There was a significant decrease in sCTX-1 from baseline in both treatment groups at month 1 and a significantly
greater reduction was observed with denosumab treatment compared with risedronate treatment: median (IQR) percentage change of − 77.7% (− 85.9%, − 67.6%) for denosumab and − 17.0% (− 36.8%, − 1.6%) for risedronate (p < 0.0001; Fig. 4). Median reductions in sCTX-1 at month 6 were also greater in the denosumab group compared with the risedronate group: median (IQR) percentage change of − 60.6% (− 77.0%, − 48.8%) for denosumab and Dabrafenib datasheet –22.5% (− 41.9%, 11.4%) for risedronate (p < 0.0001). The BMD mean percentage changes from baseline at month 12 by tertiles (< 0.23, ≥ 0.23 to < 0.37, and ≥ 0.37 ng/mL) of baseline sCTX-1 for each skeletal site are reported in Fig. 5. This additional analysis showed that subjects treated with denosumab, compared with risedronate, demonstrated significantly greater gains in lumbar spine BMD at month 12 at each tertile of baseline sCTX-1 (p < 0.01; Fig. 5). Significantly greater gains in total hip and femoral neck BMD were also observed among subjects in the middle and highest tertiles of baseline sCTX-1 (p < 0.01). At all sites the magnitude of the BMD gain was significantly more EGFR inhibitor pronounced in the middle and highest sCTX-1 tertiles (treatment-by-sCTX-1 tertile
interaction p-values < 0.01). The post-hoc analysis showed that nearly half of the enrolled population was at higher risk for fracture: 46.4% and 45.5% of risedronate- and denosumab-treated subjects, respectively. These higher-risk subjects demonstrated BMD gains that were consistent with findings in the overall population (Fig. 6).

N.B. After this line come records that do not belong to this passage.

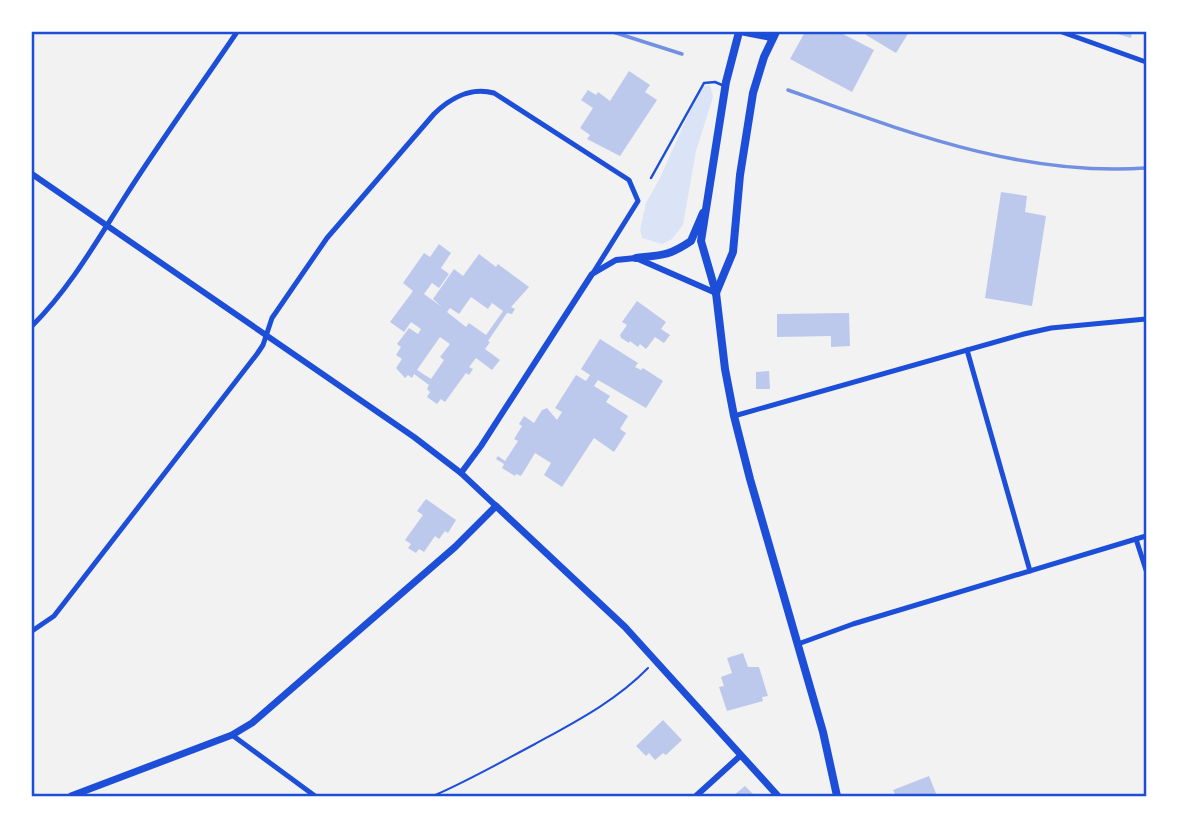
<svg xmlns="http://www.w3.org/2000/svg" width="1178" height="828" font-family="'PT Sans Narrow',sans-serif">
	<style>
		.green { fill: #dbe4f7 }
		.building { fill: #bdc9ec; fill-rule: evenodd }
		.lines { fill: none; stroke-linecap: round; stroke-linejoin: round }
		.path { stroke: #1d4ed8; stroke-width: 2 }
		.service { stroke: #1d4ed8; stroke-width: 2.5 }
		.minor { stroke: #1d4ed8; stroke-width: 5 }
		.tertiary { stroke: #1d4ed8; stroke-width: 6 }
		.secondary { stroke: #1d4ed8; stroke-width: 7 }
		.primary { stroke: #1d4ed8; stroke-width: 8 }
		.rail { stroke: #7290e2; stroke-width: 3.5 }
		.neatline { fill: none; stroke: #1d4ed8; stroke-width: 2.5 }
	</style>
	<rect width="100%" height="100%" fill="#f2f2f2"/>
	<path class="green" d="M710,85L713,97L696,151L683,225L672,239L662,244L642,238L640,230L646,203L660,178L701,86Z"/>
	<g class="building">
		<path d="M805,32H839L874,50L852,92L790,59Z"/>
		<path d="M868,32H909L896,53L866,35Z"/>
		<path d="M1111,32H1132L1131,38Z"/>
		<path d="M629,71L650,85L645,92L657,100L620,156L587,139L590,135L580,128L593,108L581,100L588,90L596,95L598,92L610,101Z"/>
		<path d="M1001,192L1027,196L1025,212L1046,216L1032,306L985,298Z"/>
		<path d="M439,244L451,253L441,268L449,274L439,288L432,283L424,294L442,307L433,299L454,269L463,276L479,254L496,267L498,264L529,287L511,307L515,309L512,314L507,313L488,341L490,342L485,349L500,360L492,370L476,358L469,367L473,369L469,375L466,373L445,402L441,399L437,404L427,397L430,392L427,389L429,385L414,374L412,378L408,375L405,378L396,368L402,359L396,355L401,347L397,344L409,328L418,334L421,329L411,322L404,332L390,322L413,291L403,283L424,253L430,257ZM471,297L488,309L492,303L503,311L486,335L469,323L466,327L447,312L450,308L459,314ZM440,337L450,344L440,357L444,360L431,379L417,370Z"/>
		<path d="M637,301L666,322L661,329L670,335L664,343L655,337L646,349L640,344L638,347L630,341L629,343L621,338L620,335L627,325L622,322Z"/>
		<path d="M849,313L850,346L831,347V336L777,337V314Z"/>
		<path d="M600,339L638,363L635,367L641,370L643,368L663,381L646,408L598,380L594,386L610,396L606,402L628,416L620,429L626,433L614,452L594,438L562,487L544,475L551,463L535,453L521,476L516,474L515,476L502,468L504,464L496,459L498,456L505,461L518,441L514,439L522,426L519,424L524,416L534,423L542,410L547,408L557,420L562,412L555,408L576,375L586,381L590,375L581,369Z"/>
		<path d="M769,371L770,389H756V372Z"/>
		<path d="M426,499L456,520L448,533L445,531L439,539L435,536L424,552L419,549L416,553L408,548L411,544L405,540L423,515L417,511Z"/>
		<path d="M743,653L748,667H759L768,696L762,697L763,701L727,711L719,687L724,686L721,677L732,673L727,658Z"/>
		<path d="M663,720L682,740L666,755L663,753L655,760L649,753L646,756L636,746Z"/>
		<path d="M929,776L937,796H896L893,790Z"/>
		<path d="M745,786L755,796H733Z"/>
	</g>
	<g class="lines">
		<path class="path" d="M433,796C468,781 501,762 535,744C575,722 616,701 648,668"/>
		<path class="service" d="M651,178L704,83L715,82L722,85"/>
		<g class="minor">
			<path d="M1062,32L1146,62"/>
			<path d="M32,326C69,289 95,244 123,200C159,143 199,88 237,32"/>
			<path d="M967,350L1030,571"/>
			<path d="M734,416L1024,334L1051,328L1146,319"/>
			<path d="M1136,539L1146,570"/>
			<path d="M32,631L54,616L257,354L263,345L272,318L327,238L434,114C450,98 471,87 494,93L629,180L638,201L593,273"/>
			<path d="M798,644L853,624L1146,536"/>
			<path d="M232,735L315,796"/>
		</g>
		<g class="tertiary">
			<path d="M32,174L414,437L461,473L496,506"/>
			<path d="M461,473L481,446L592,274L616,260L636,258L716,293"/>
			<path d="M696,796L740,756"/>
		</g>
		<g class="secondary">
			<path d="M743,32L773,38"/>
			<path d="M71,796L232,735L252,723L455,547L496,506L625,627L778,796"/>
		</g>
		<g class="primary">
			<path d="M739,32L726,82L701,241L716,293L725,369L734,416L750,479L823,732L837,796"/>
			<path d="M636,258C662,255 669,256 691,241L703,213"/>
			<path d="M716,293L733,252L740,175L753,93L764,57L776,32"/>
		</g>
		<g class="rail">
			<path d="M613,32L682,54"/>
			<path d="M788,90C904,131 1021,177 1146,168"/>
		</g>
	</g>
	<rect width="1178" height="828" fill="none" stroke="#ffffff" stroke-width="66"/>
	<rect x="33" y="33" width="1112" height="762" class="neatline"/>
</svg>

Overall, the subject incidences of AEs were 293 subjects Histidine ammonia-lyase (68.3%) in the risedronate group and
269 subjects (62.7%) in the denosumab group, with the most frequently experienced AEs (≥ 4% in either treatment group [risedronate, denosumab]) being hypertension (2.6%, 4.2%), arthralgia (4.4%, 4.0%), nasopharyngitis (4.2%, 3.5%), and constipation (5.1%, 3.3%). Most of the AEs in both groups were categorized as being either mild or moderate in severity (Table 2). SAEs were reported for 8.2% of risedronate-treated subjects and 7.7% of denosumab-treated subjects. There was no evidence of clustering of SAEs within any given system organ class or high-level group term in either treatment group. SAEs reported for ≥ 2 denosumab-treated subjects were osteoarthritis, radius fracture, cerebral ischemia, cerebrovascular accident, arthralgia, and atrial fibrillation; these SAEs were each experienced by 2 (0.5%) denosumab-treated subjects. In the risedronate treatment group, the most frequently reported SAEs (2 [0.5%] subjects each) were breast cancer and coronary artery stenosis; all other SAEs were experienced at an incidence of 1 subject each. One death due to cardiac arrest was reported in a risedronate-treated subject.